╭─ Data supplied
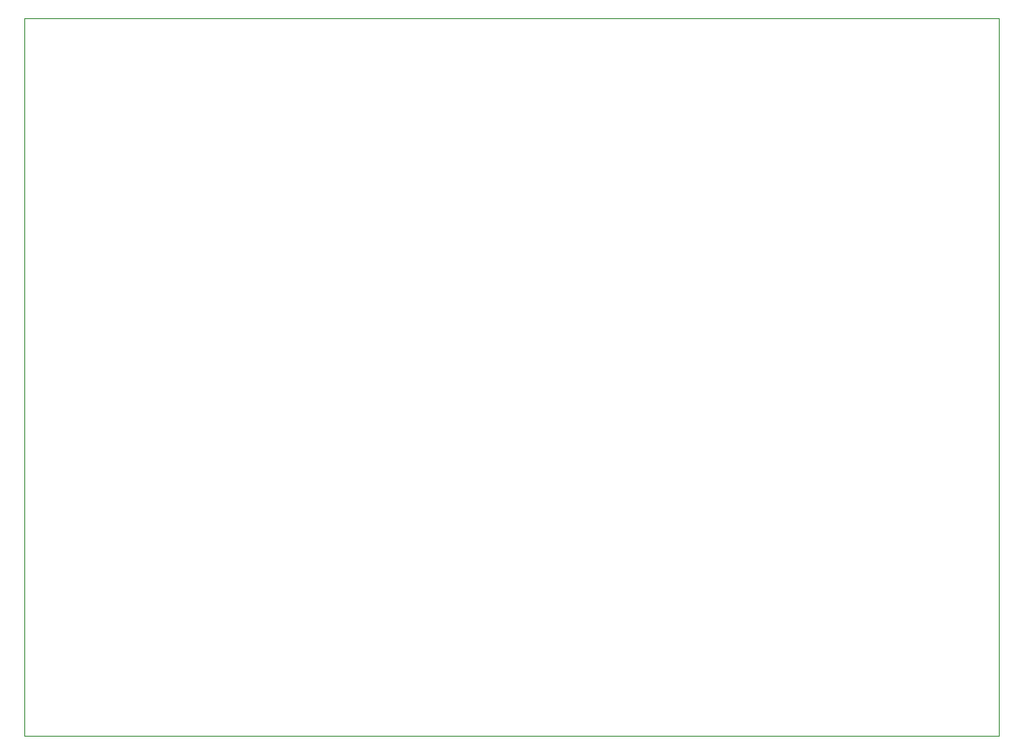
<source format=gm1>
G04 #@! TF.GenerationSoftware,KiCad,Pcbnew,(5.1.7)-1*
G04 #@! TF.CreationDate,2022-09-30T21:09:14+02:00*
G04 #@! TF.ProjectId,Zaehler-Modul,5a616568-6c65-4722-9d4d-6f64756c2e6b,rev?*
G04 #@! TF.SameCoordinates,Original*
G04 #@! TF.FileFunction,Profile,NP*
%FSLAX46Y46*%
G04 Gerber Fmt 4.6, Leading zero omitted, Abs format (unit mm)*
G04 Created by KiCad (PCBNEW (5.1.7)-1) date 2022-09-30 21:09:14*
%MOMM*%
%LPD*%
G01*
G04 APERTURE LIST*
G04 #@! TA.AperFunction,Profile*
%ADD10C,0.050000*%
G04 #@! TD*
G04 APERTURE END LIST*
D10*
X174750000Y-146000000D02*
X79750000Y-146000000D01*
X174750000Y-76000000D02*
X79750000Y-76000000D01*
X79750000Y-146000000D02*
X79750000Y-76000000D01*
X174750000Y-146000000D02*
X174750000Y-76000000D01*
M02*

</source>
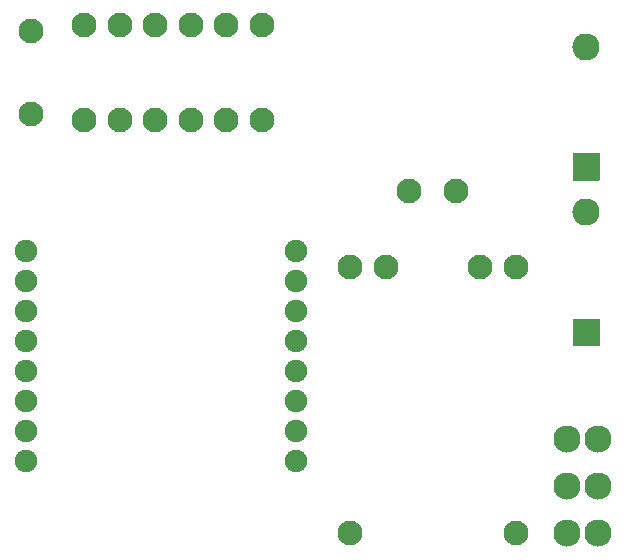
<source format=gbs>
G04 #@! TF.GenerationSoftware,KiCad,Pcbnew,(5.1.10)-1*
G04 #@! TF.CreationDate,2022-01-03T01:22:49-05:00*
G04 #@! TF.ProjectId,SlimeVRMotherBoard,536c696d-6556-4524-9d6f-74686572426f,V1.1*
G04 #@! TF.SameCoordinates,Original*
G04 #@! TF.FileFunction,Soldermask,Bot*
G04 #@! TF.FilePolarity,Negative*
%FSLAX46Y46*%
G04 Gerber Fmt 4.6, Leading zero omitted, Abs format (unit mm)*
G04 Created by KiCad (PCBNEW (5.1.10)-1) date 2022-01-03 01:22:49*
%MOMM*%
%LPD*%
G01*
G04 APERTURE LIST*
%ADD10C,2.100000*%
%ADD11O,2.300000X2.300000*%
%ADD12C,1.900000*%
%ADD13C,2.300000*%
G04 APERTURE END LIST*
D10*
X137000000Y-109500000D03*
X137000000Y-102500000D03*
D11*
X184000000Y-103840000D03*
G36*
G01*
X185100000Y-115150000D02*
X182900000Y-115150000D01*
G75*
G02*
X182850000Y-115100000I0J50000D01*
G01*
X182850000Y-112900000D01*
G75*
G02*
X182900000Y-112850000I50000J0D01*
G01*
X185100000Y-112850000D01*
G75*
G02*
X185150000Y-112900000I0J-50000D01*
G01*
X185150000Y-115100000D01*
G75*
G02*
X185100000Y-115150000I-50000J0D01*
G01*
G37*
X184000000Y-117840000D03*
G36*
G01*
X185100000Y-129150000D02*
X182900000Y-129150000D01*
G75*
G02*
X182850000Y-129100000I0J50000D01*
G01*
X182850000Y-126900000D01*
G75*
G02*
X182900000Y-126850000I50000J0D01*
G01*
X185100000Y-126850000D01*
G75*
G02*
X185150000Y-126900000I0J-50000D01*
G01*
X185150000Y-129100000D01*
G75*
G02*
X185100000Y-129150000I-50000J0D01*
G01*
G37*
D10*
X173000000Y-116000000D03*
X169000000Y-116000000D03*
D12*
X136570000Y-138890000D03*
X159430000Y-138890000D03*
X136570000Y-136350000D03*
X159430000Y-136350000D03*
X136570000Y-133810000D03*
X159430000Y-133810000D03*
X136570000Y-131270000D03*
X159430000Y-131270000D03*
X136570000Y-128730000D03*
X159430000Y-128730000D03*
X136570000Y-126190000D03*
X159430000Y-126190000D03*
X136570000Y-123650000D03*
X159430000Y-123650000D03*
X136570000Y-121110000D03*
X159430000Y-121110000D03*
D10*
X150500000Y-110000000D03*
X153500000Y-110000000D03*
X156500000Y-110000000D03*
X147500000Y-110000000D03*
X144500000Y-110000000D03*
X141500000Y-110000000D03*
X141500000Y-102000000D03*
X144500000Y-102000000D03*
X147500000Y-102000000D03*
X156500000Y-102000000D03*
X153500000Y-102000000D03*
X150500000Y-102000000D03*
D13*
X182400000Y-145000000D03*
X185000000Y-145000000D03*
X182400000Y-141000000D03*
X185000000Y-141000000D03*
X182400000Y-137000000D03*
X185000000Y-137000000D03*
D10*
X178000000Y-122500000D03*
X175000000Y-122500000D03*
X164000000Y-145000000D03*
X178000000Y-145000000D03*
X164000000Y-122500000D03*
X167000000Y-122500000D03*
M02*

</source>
╰─
[The problem]
Omit every image. Quote each record exactly.

[Expected output]
<source format=gm1>
G04 #@! TF.GenerationSoftware,KiCad,Pcbnew,(5.1.7)-1*
G04 #@! TF.CreationDate,2022-09-30T21:09:14+02:00*
G04 #@! TF.ProjectId,Zaehler-Modul,5a616568-6c65-4722-9d4d-6f64756c2e6b,rev?*
G04 #@! TF.SameCoordinates,Original*
G04 #@! TF.FileFunction,Profile,NP*
%FSLAX46Y46*%
G04 Gerber Fmt 4.6, Leading zero omitted, Abs format (unit mm)*
G04 Created by KiCad (PCBNEW (5.1.7)-1) date 2022-09-30 21:09:14*
%MOMM*%
%LPD*%
G01*
G04 APERTURE LIST*
G04 #@! TA.AperFunction,Profile*
%ADD10C,0.050000*%
G04 #@! TD*
G04 APERTURE END LIST*
D10*
X174750000Y-146000000D02*
X79750000Y-146000000D01*
X174750000Y-76000000D02*
X79750000Y-76000000D01*
X79750000Y-146000000D02*
X79750000Y-76000000D01*
X174750000Y-146000000D02*
X174750000Y-76000000D01*
M02*

</source>
<source format=gbs>
G04 #@! TF.GenerationSoftware,KiCad,Pcbnew,(5.1.10)-1*
G04 #@! TF.CreationDate,2022-01-03T01:22:49-05:00*
G04 #@! TF.ProjectId,SlimeVRMotherBoard,536c696d-6556-4524-9d6f-74686572426f,V1.1*
G04 #@! TF.SameCoordinates,Original*
G04 #@! TF.FileFunction,Soldermask,Bot*
G04 #@! TF.FilePolarity,Negative*
%FSLAX46Y46*%
G04 Gerber Fmt 4.6, Leading zero omitted, Abs format (unit mm)*
G04 Created by KiCad (PCBNEW (5.1.10)-1) date 2022-01-03 01:22:49*
%MOMM*%
%LPD*%
G01*
G04 APERTURE LIST*
%ADD10C,2.100000*%
%ADD11O,2.300000X2.300000*%
%ADD12C,1.900000*%
%ADD13C,2.300000*%
G04 APERTURE END LIST*
D10*
X137000000Y-109500000D03*
X137000000Y-102500000D03*
D11*
X184000000Y-103840000D03*
G36*
G01*
X185100000Y-115150000D02*
X182900000Y-115150000D01*
G75*
G02*
X182850000Y-115100000I0J50000D01*
G01*
X182850000Y-112900000D01*
G75*
G02*
X182900000Y-112850000I50000J0D01*
G01*
X185100000Y-112850000D01*
G75*
G02*
X185150000Y-112900000I0J-50000D01*
G01*
X185150000Y-115100000D01*
G75*
G02*
X185100000Y-115150000I-50000J0D01*
G01*
G37*
X184000000Y-117840000D03*
G36*
G01*
X185100000Y-129150000D02*
X182900000Y-129150000D01*
G75*
G02*
X182850000Y-129100000I0J50000D01*
G01*
X182850000Y-126900000D01*
G75*
G02*
X182900000Y-126850000I50000J0D01*
G01*
X185100000Y-126850000D01*
G75*
G02*
X185150000Y-126900000I0J-50000D01*
G01*
X185150000Y-129100000D01*
G75*
G02*
X185100000Y-129150000I-50000J0D01*
G01*
G37*
D10*
X173000000Y-116000000D03*
X169000000Y-116000000D03*
D12*
X136570000Y-138890000D03*
X159430000Y-138890000D03*
X136570000Y-136350000D03*
X159430000Y-136350000D03*
X136570000Y-133810000D03*
X159430000Y-133810000D03*
X136570000Y-131270000D03*
X159430000Y-131270000D03*
X136570000Y-128730000D03*
X159430000Y-128730000D03*
X136570000Y-126190000D03*
X159430000Y-126190000D03*
X136570000Y-123650000D03*
X159430000Y-123650000D03*
X136570000Y-121110000D03*
X159430000Y-121110000D03*
D10*
X150500000Y-110000000D03*
X153500000Y-110000000D03*
X156500000Y-110000000D03*
X147500000Y-110000000D03*
X144500000Y-110000000D03*
X141500000Y-110000000D03*
X141500000Y-102000000D03*
X144500000Y-102000000D03*
X147500000Y-102000000D03*
X156500000Y-102000000D03*
X153500000Y-102000000D03*
X150500000Y-102000000D03*
D13*
X182400000Y-145000000D03*
X185000000Y-145000000D03*
X182400000Y-141000000D03*
X185000000Y-141000000D03*
X182400000Y-137000000D03*
X185000000Y-137000000D03*
D10*
X178000000Y-122500000D03*
X175000000Y-122500000D03*
X164000000Y-145000000D03*
X178000000Y-145000000D03*
X164000000Y-122500000D03*
X167000000Y-122500000D03*
M02*

</source>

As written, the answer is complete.